• About this exercise
Type out the records that follow, exactly as given.

***

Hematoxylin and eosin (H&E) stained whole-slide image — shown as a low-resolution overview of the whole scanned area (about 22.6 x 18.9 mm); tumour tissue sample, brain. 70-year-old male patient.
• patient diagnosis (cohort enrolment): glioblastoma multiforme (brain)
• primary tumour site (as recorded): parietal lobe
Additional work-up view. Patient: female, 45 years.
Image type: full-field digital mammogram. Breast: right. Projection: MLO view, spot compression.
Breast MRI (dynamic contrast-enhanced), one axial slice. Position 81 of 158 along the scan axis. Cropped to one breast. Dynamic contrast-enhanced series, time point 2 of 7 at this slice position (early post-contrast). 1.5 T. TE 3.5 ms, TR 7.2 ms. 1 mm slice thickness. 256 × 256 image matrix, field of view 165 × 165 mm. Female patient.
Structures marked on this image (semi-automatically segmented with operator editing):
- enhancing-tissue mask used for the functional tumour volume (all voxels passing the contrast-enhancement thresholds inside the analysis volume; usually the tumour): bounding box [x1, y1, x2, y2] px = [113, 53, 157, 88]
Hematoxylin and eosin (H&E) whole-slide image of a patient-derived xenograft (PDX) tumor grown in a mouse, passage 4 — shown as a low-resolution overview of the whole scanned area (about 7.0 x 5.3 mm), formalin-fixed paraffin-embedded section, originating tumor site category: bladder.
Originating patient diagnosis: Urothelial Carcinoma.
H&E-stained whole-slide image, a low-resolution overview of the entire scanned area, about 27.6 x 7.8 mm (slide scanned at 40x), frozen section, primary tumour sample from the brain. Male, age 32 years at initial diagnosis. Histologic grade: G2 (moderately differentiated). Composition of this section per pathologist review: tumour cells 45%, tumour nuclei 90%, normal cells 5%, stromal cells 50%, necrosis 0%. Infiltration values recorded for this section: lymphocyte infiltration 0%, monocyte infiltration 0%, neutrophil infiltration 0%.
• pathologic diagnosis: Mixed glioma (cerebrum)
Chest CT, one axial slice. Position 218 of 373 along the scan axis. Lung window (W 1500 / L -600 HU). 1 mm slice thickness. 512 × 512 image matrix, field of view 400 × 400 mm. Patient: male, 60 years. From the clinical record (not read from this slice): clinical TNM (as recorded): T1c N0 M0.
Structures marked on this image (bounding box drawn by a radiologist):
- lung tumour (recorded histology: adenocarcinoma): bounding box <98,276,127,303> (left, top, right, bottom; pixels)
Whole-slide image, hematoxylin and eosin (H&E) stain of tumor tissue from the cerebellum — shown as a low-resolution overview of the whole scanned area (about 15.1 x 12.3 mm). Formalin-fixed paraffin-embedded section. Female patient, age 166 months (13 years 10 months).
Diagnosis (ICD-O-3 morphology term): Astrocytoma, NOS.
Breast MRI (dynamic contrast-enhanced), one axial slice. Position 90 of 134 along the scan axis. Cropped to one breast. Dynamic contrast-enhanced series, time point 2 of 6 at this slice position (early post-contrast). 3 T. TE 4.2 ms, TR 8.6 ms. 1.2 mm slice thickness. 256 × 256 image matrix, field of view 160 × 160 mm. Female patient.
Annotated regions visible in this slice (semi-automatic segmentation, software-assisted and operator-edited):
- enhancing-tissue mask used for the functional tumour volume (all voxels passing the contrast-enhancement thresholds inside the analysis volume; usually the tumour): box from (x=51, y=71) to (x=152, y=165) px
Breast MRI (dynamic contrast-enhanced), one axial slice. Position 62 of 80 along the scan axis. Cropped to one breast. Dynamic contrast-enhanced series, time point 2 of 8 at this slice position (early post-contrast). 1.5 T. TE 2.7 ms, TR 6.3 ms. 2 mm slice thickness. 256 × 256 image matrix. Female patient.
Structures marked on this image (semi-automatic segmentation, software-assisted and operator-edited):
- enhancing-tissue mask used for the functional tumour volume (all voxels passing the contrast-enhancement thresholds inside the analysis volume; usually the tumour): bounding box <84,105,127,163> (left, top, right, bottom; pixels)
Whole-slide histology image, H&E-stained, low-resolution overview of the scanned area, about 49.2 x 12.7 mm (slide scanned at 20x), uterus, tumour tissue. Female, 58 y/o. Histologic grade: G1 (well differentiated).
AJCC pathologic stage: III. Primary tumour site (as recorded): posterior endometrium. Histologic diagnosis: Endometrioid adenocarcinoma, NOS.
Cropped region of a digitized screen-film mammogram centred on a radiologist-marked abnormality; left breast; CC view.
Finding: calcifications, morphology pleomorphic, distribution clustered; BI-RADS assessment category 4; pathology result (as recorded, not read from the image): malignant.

***

• Reply to the exercise
Hematoxylin and eosin (H&E) stained whole-slide image — shown as a low-resolution overview of the whole scanned area (about 22.6 x 18.9 mm); tumour tissue sample, brain. 70-year-old male patient.
• patient diagnosis (cohort enrolment): glioblastoma multiforme (brain)
• primary tumour site (as recorded): parietal lobe
Additional work-up view. Patient: female, 45 years.
Image type: full-field digital mammogram. Breast: right. Projection: MLO view, spot compression.
Breast MRI (dynamic contrast-enhanced), one axial slice. Position 81 of 158 along the scan axis. Cropped to one breast. Dynamic contrast-enhanced series, time point 2 of 7 at this slice position (early post-contrast). 1.5 T. TE 3.5 ms, TR 7.2 ms. 1 mm slice thickness. 256 × 256 image matrix, field of view 165 × 165 mm. Female patient.
Structures marked on this image (semi-automatically segmented with operator editing):
- enhancing-tissue mask used for the functional tumour volume (all voxels passing the contrast-enhancement thresholds inside the analysis volume; usually the tumour): bounding box [x1, y1, x2, y2] px = [113, 53, 157, 88]
Hematoxylin and eosin (H&E) whole-slide image of a patient-derived xenograft (PDX) tumor grown in a mouse, passage 4 — shown as a low-resolution overview of the whole scanned area (about 7.0 x 5.3 mm), formalin-fixed paraffin-embedded section, originating tumor site category: bladder.
Originating patient diagnosis: Urothelial Carcinoma.
H&E-stained whole-slide image, a low-resolution overview of the entire scanned area, about 27.6 x 7.8 mm (slide scanned at 40x), frozen section, primary tumour sample from the brain. Male, age 32 years at initial diagnosis. Histologic grade: G2 (moderately differentiated). Composition of this section per pathologist review: tumour cells 45%, tumour nuclei 90%, normal cells 5%, stromal cells 50%, necrosis 0%. Infiltration values recorded for this section: lymphocyte infiltration 0%, monocyte infiltration 0%, neutrophil infiltration 0%.
• pathologic diagnosis: Mixed glioma (cerebrum)
Chest CT, one axial slice. Position 218 of 373 along the scan axis. Lung window (W 1500 / L -600 HU). 1 mm slice thickness. 512 × 512 image matrix, field of view 400 × 400 mm. Patient: male, 60 years. From the clinical record (not read from this slice): clinical TNM (as recorded): T1c N0 M0.
Structures marked on this image (bounding box drawn by a radiologist):
- lung tumour (recorded histology: adenocarcinoma): bounding box <98,276,127,303> (left, top, right, bottom; pixels)
Whole-slide image, hematoxylin and eosin (H&E) stain of tumor tissue from the cerebellum — shown as a low-resolution overview of the whole scanned area (about 15.1 x 12.3 mm). Formalin-fixed paraffin-embedded section. Female patient, age 166 months (13 years 10 months).
Diagnosis (ICD-O-3 morphology term): Astrocytoma, NOS.
Breast MRI (dynamic contrast-enhanced), one axial slice. Position 90 of 134 along the scan axis. Cropped to one breast. Dynamic contrast-enhanced series, time point 2 of 6 at this slice position (early post-contrast). 3 T. TE 4.2 ms, TR 8.6 ms. 1.2 mm slice thickness. 256 × 256 image matrix, field of view 160 × 160 mm. Female patient.
Annotated regions visible in this slice (semi-automatic segmentation, software-assisted and operator-edited):
- enhancing-tissue mask used for the functional tumour volume (all voxels passing the contrast-enhancement thresholds inside the analysis volume; usually the tumour): box from (x=51, y=71) to (x=152, y=165) px
Breast MRI (dynamic contrast-enhanced), one axial slice. Position 62 of 80 along the scan axis. Cropped to one breast. Dynamic contrast-enhanced series, time point 2 of 8 at this slice position (early post-contrast). 1.5 T. TE 2.7 ms, TR 6.3 ms. 2 mm slice thickness. 256 × 256 image matrix. Female patient.
Structures marked on this image (semi-automatic segmentation, software-assisted and operator-edited):
- enhancing-tissue mask used for the functional tumour volume (all voxels passing the contrast-enhancement thresholds inside the analysis volume; usually the tumour): bounding box <84,105,127,163> (left, top, right, bottom; pixels)
Whole-slide histology image, H&E-stained, low-resolution overview of the scanned area, about 49.2 x 12.7 mm (slide scanned at 20x), uterus, tumour tissue. Female, 58 y/o. Histologic grade: G1 (well differentiated).
AJCC pathologic stage: III. Primary tumour site (as recorded): posterior endometrium. Histologic diagnosis: Endometrioid adenocarcinoma, NOS.
Cropped region of a digitized screen-film mammogram centred on a radiologist-marked abnormality; left breast; CC view.
Finding: calcifications, morphology pleomorphic, distribution clustered; BI-RADS assessment category 4; pathology result (as recorded, not read from the image): malignant.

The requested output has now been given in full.